У нас ничего не клеилось с ПТУРом. То мешала «зеленка», то спорили из-за места, то из-за цели. Я снова морозил на шахте и в поле кости, рисовал карту для операции. Сидели мы над ней не по одному часу в день. Но никуда не лез этот ПТУР!.. Ну, не получалось одной ракетой накормить всех «укропов». Промажешь, и больше сюда никого не дождешься. Нужно было врезать наверняка. А это только тесный контакт. Решили: бить всю колонну. Классическая на дороге засада: удар огнеметами, работа пулемета и автоматчиков, бросок к дороге группы захвата, как минимум, один пленный врага, и улепетывать, пока не прилетела подмога.

Всё шло у нас складно, да вот кончилось время передовой, и нужно было возвращаться обратно в пьяную берлогу Сочи. Откуда до нас изредка долетали слухи о "боевых буднях" макеевского отряда: "Да, вчера опять ездили шлюх охранять...", "Лежим на кроватях...", "Пьяный караульный сам в "роботы" сдался...", "Сочи себе новое звание присвоил – полковник..."

Как можно было добровольно возвращаться в этот кошмар? И Орда ежедневно отправлял в ту сторону сказки, что мы скоро вернемся, вот только закончим одну операцию. А с той стороны кипел в приемной у Сочи Находка – мелкокалиберный интриган, что остался без славы: "Это – измена! Они специально сбежали, чтобы предать! Это всё чёрт их седой – Орда! Он у Севера сидит на ушах, а тот его слушает. Они скоро весь твой отряд к себе перетащат. У тебя некем будет командовать... Надо их срочно вернуть! Оружие отобрать! Арестовать если что!.." – и всё в таком духе. И Сочи под напором непьющего оратора потихоньку и сам начал подозревать нас в измене. "Подождем еще, – ворочал он пересохшим с похмела языком: всю неделю обмывали полковника. – Значит нужны.
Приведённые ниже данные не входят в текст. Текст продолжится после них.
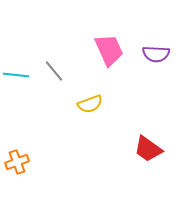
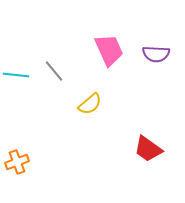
yellow semicircle: rotated 20 degrees counterclockwise
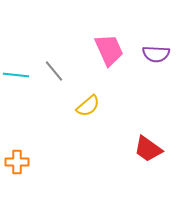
yellow semicircle: moved 2 px left, 2 px down
orange cross: rotated 20 degrees clockwise
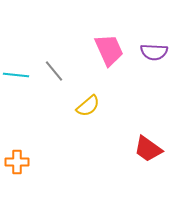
purple semicircle: moved 2 px left, 2 px up
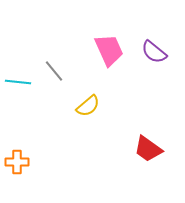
purple semicircle: rotated 36 degrees clockwise
cyan line: moved 2 px right, 7 px down
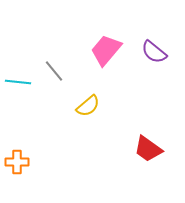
pink trapezoid: moved 3 px left; rotated 116 degrees counterclockwise
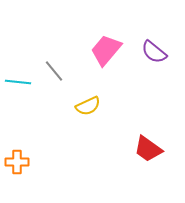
yellow semicircle: rotated 15 degrees clockwise
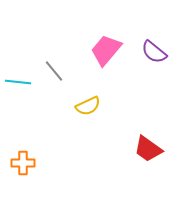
orange cross: moved 6 px right, 1 px down
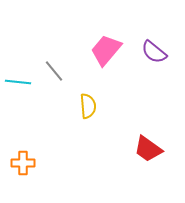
yellow semicircle: rotated 70 degrees counterclockwise
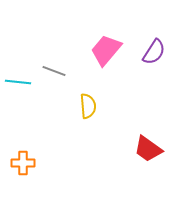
purple semicircle: rotated 96 degrees counterclockwise
gray line: rotated 30 degrees counterclockwise
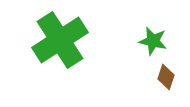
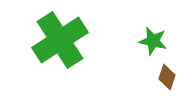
brown diamond: moved 1 px right
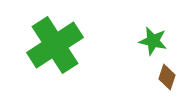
green cross: moved 5 px left, 5 px down
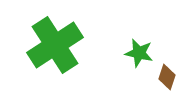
green star: moved 14 px left, 12 px down
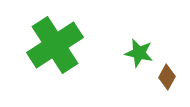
brown diamond: rotated 10 degrees clockwise
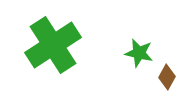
green cross: moved 2 px left
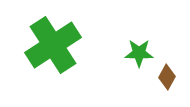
green star: rotated 12 degrees counterclockwise
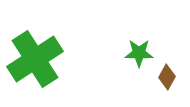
green cross: moved 18 px left, 14 px down
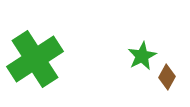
green star: moved 3 px right, 3 px down; rotated 28 degrees counterclockwise
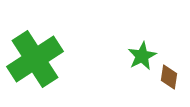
brown diamond: moved 2 px right; rotated 20 degrees counterclockwise
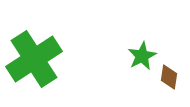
green cross: moved 1 px left
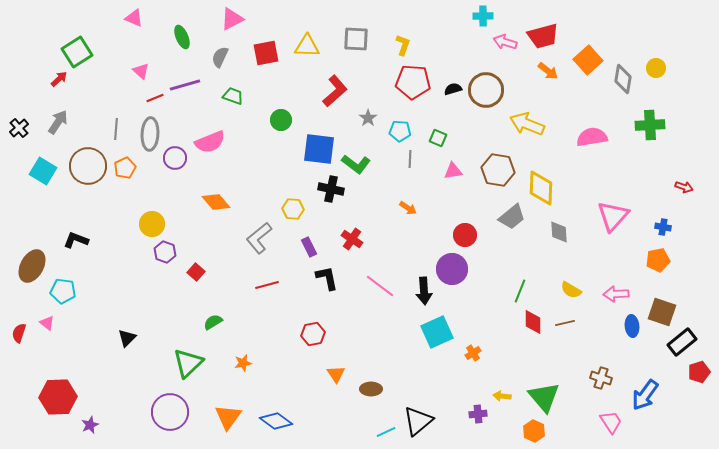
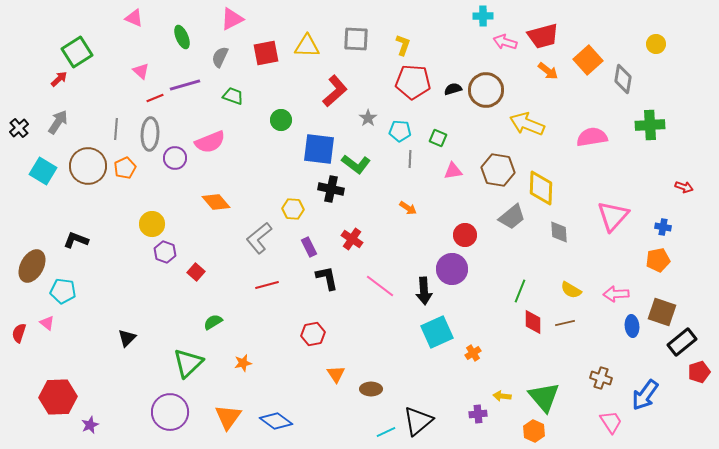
yellow circle at (656, 68): moved 24 px up
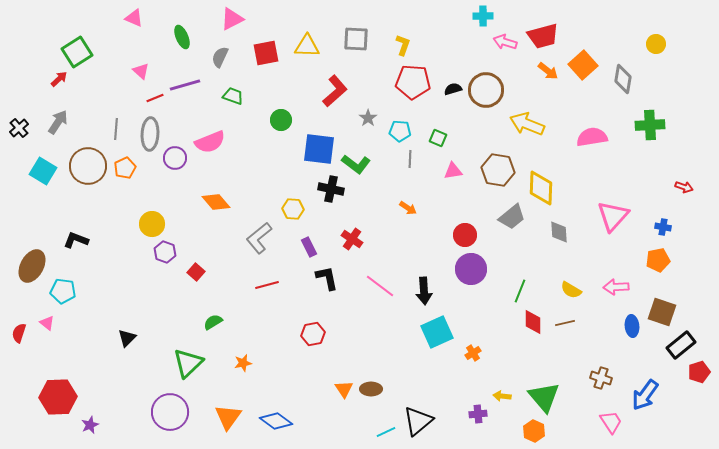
orange square at (588, 60): moved 5 px left, 5 px down
purple circle at (452, 269): moved 19 px right
pink arrow at (616, 294): moved 7 px up
black rectangle at (682, 342): moved 1 px left, 3 px down
orange triangle at (336, 374): moved 8 px right, 15 px down
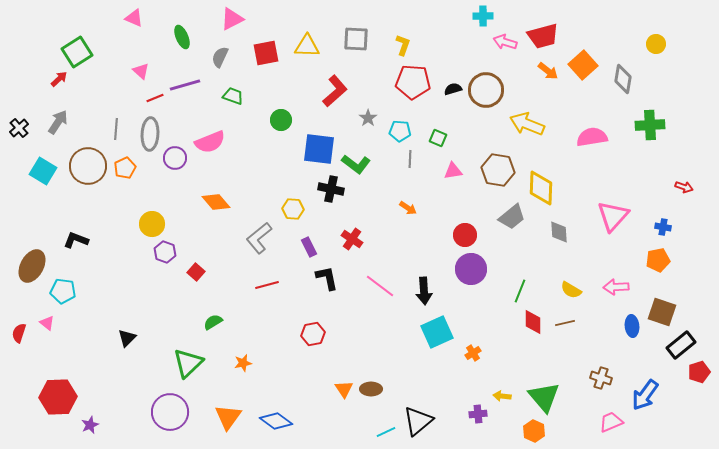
pink trapezoid at (611, 422): rotated 80 degrees counterclockwise
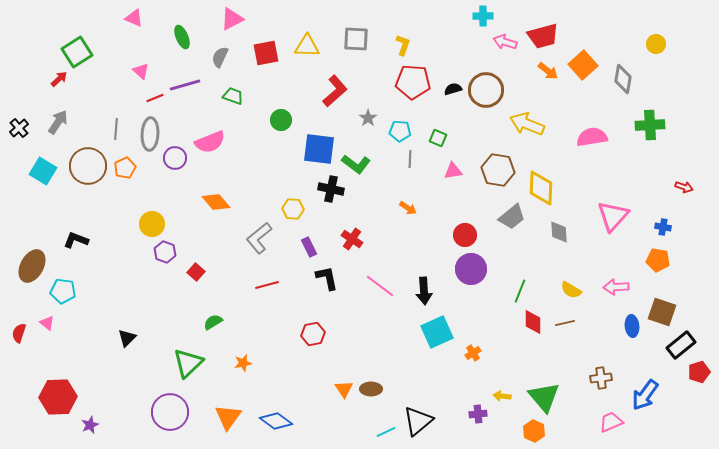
orange pentagon at (658, 260): rotated 20 degrees clockwise
brown cross at (601, 378): rotated 25 degrees counterclockwise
Я Северу верю". Тогда Находка разливал свое бешенство среди оставшихся россиян: "Мне передали, что они там говорят: мол, мы-то парни крутые на передке, а там в тылах захудалые, дрянь-мужичонки сидят!" И скоро с нами перестали общаться, звонить и писать, оставшиеся на базе "интернационалисты". А затем мы и сами махнули на них рукой: извините, ребята, мы не шалав на Донбасс ехали охранять. У нас получилось от Сочи уйти, и вы сами хозяева своих судеб.

Не дождались разгрома колонны, пропали с шахты Алекс и Че Гевара. Говорят, вернулись к себе в отряд, и там их приняли заново.

Через "нейтралку" туда-сюда весь день ездят местные, кто на машине, кто на велосипеде, а кто и пешком из Новороссии в Украину и обратно. К ним все привыкли, и мало кто обращает внимания. У людей работа в соседних поселках, родственники, дела. Ни мы, ни "укропы" не делаем им препятствий. Лишь иногда просим открыть паспорта. Пришел один местный прямо к Орде: "Дай телефон. Поговорить с тобою хотят". Уже вечером позвонили с той линии фронта. На проводе командир роты майор ВСУ, что напротив. Смеется:

– Мы вас знаем! Видели, как вы у нас под носом лазите... Слушай, я тут сейчас по "нацикам" минами долбану. Вы не вмешивайтесь, если что. Ну, по нам не стреляйте. Идет?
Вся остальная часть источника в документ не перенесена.